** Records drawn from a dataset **
+++++
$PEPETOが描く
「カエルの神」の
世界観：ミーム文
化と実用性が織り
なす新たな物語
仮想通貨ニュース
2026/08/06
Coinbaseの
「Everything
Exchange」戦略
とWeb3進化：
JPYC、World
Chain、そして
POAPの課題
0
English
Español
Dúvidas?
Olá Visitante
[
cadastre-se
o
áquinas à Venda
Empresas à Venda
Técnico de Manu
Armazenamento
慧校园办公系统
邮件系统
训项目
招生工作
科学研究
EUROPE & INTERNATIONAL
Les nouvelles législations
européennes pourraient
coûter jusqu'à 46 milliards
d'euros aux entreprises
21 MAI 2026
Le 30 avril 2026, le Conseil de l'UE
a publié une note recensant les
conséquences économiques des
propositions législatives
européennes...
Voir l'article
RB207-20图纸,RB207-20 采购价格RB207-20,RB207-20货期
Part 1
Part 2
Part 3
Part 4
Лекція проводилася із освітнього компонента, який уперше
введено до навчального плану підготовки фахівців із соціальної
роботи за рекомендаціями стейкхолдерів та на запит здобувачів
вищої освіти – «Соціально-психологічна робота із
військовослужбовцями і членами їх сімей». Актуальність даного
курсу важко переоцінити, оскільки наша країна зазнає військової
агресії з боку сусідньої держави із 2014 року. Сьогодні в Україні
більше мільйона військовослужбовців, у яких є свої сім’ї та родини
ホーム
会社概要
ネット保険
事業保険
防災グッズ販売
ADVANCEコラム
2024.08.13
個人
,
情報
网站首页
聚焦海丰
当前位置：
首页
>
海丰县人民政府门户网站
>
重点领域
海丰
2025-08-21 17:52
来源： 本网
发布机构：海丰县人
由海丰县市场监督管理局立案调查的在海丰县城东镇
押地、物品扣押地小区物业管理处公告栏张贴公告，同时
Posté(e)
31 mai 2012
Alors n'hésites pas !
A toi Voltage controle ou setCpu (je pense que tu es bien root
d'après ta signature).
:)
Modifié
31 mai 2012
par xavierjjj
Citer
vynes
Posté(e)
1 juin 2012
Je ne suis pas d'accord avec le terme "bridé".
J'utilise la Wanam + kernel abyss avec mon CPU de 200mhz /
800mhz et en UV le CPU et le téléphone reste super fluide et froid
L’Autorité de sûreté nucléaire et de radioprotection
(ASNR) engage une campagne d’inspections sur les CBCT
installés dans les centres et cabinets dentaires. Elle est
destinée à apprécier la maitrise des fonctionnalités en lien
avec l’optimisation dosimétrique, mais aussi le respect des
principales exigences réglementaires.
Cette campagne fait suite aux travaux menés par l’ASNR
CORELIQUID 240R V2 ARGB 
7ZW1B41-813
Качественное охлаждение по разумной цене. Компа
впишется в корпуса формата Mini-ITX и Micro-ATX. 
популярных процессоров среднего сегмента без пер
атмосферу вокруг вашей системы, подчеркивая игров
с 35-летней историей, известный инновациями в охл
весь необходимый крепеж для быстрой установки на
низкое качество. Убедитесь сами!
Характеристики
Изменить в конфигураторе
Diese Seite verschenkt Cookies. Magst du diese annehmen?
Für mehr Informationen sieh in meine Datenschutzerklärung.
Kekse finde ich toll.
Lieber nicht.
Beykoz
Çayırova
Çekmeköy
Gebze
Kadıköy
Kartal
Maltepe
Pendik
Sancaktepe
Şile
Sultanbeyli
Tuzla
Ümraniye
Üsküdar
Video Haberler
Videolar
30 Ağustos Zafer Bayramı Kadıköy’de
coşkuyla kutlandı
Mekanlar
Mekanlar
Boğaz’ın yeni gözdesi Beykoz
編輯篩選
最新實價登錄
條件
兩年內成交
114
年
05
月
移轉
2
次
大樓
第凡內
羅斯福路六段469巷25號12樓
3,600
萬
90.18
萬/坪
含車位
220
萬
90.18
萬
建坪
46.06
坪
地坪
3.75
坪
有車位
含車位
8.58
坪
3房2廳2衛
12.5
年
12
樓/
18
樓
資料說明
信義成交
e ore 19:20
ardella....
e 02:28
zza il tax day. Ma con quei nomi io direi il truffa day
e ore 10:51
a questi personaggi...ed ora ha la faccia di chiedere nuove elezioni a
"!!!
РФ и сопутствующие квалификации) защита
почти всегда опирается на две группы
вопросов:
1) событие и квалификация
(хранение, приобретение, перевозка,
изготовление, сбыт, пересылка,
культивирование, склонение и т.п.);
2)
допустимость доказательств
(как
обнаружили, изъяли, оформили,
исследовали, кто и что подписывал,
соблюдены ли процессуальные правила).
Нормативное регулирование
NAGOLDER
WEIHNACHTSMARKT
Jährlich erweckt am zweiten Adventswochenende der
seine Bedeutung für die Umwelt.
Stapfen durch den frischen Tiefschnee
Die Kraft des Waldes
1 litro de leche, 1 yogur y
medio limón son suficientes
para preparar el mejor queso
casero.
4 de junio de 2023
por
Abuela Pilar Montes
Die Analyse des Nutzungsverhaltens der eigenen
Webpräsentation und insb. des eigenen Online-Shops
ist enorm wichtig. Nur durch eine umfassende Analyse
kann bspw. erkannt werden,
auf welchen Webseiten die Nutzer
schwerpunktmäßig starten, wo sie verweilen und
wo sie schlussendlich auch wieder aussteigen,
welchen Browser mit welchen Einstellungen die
+++++
** Aim of the exercise **
Reproduce each entry exactly, leaving out nothing.

** Result for this exercise **
$PEPETOが描く
「カエルの神」の
世界観：ミーム文
化と実用性が織り
なす新たな物語
仮想通貨ニュース
2026/08/06
Coinbaseの
「Everything
Exchange」戦略
とWeb3進化：
JPYC、World
Chain、そして
POAPの課題
0
English
Español
Dúvidas?
Olá Visitante
[
cadastre-se
o
áquinas à Venda
Empresas à Venda
Técnico de Manu
Armazenamento
慧校园办公系统
邮件系统
训项目
招生工作
科学研究
EUROPE & INTERNATIONAL
Les nouvelles législations
européennes pourraient
coûter jusqu'à 46 milliards
d'euros aux entreprises
21 MAI 2026
Le 30 avril 2026, le Conseil de l'UE
a publié une note recensant les
conséquences économiques des
propositions législatives
européennes...
Voir l'article
RB207-20图纸,RB207-20 采购价格RB207-20,RB207-20货期
Part 1
Part 2
Part 3
Part 4
Лекція проводилася із освітнього компонента, який уперше
введено до навчального плану підготовки фахівців із соціальної
роботи за рекомендаціями стейкхолдерів та на запит здобувачів
вищої освіти – «Соціально-психологічна робота із
військовослужбовцями і членами їх сімей». Актуальність даного
курсу важко переоцінити, оскільки наша країна зазнає військової
агресії з боку сусідньої держави із 2014 року. Сьогодні в Україні
більше мільйона військовослужбовців, у яких є свої сім’ї та родини
ホーム
会社概要
ネット保険
事業保険
防災グッズ販売
ADVANCEコラム
2024.08.13
個人
,
情報
网站首页
聚焦海丰
当前位置：
首页
>
海丰县人民政府门户网站
>
重点领域
海丰
2025-08-21 17:52
来源： 本网
发布机构：海丰县人
由海丰县市场监督管理局立案调查的在海丰县城东镇
押地、物品扣押地小区物业管理处公告栏张贴公告，同时
Posté(e)
31 mai 2012
Alors n'hésites pas !
A toi Voltage controle ou setCpu (je pense que tu es bien root
d'après ta signature).
:)
Modifié
31 mai 2012
par xavierjjj
Citer
vynes
Posté(e)
1 juin 2012
Je ne suis pas d'accord avec le terme "bridé".
J'utilise la Wanam + kernel abyss avec mon CPU de 200mhz /
800mhz et en UV le CPU et le téléphone reste super fluide et froid
L’Autorité de sûreté nucléaire et de radioprotection
(ASNR) engage une campagne d’inspections sur les CBCT
installés dans les centres et cabinets dentaires. Elle est
destinée à apprécier la maitrise des fonctionnalités en lien
avec l’optimisation dosimétrique, mais aussi le respect des
principales exigences réglementaires.
Cette campagne fait suite aux travaux menés par l’ASNR
CORELIQUID 240R V2 ARGB 
7ZW1B41-813
Качественное охлаждение по разумной цене. Компа
впишется в корпуса формата Mini-ITX и Micro-ATX. 
популярных процессоров среднего сегмента без пер
атмосферу вокруг вашей системы, подчеркивая игров
с 35-летней историей, известный инновациями в охл
весь необходимый крепеж для быстрой установки на
низкое качество. Убедитесь сами!
Характеристики
Изменить в конфигураторе
Diese Seite verschenkt Cookies. Magst du diese annehmen?
Für mehr Informationen sieh in meine Datenschutzerklärung.
Kekse finde ich toll.
Lieber nicht.
Beykoz
Çayırova
Çekmeköy
Gebze
Kadıköy
Kartal
Maltepe
Pendik
Sancaktepe
Şile
Sultanbeyli
Tuzla
Ümraniye
Üsküdar
Video Haberler
Videolar
30 Ağustos Zafer Bayramı Kadıköy’de
coşkuyla kutlandı
Mekanlar
Mekanlar
Boğaz’ın yeni gözdesi Beykoz
編輯篩選
最新實價登錄
條件
兩年內成交
114
年
05
月
移轉
2
次
大樓
第凡內
羅斯福路六段469巷25號12樓
3,600
萬
90.18
萬/坪
含車位
220
萬
90.18
萬
建坪
46.06
坪
地坪
3.75
坪
有車位
含車位
8.58
坪
3房2廳2衛
12.5
年
12
樓/
18
樓
資料說明
信義成交
e ore 19:20
ardella....
e 02:28
zza il tax day. Ma con quei nomi io direi il truffa day
e ore 10:51
a questi personaggi...ed ora ha la faccia di chiedere nuove elezioni a
"!!!
РФ и сопутствующие квалификации) защита
почти всегда опирается на две группы
вопросов:
1) событие и квалификация
(хранение, приобретение, перевозка,
изготовление, сбыт, пересылка,
культивирование, склонение и т.п.);
2)
допустимость доказательств
(как
обнаружили, изъяли, оформили,
исследовали, кто и что подписывал,
соблюдены ли процессуальные правила).
Нормативное регулирование
NAGOLDER
WEIHNACHTSMARKT
Jährlich erweckt am zweiten Adventswochenende der
seine Bedeutung für die Umwelt.
Stapfen durch den frischen Tiefschnee
Die Kraft des Waldes
1 litro de leche, 1 yogur y
medio limón son suficientes
para preparar el mejor queso
casero.
4 de junio de 2023
por
Abuela Pilar Montes
Die Analyse des Nutzungsverhaltens der eigenen
Webpräsentation und insb. des eigenen Online-Shops
ist enorm wichtig. Nur durch eine umfassende Analyse
kann bspw. erkannt werden,
auf welchen Webseiten die Nutzer
schwerpunktmäßig starten, wo sie verweilen und
wo sie schlussendlich auch wieder aussteigen,
welchen Browser mit welchen Einstellungen die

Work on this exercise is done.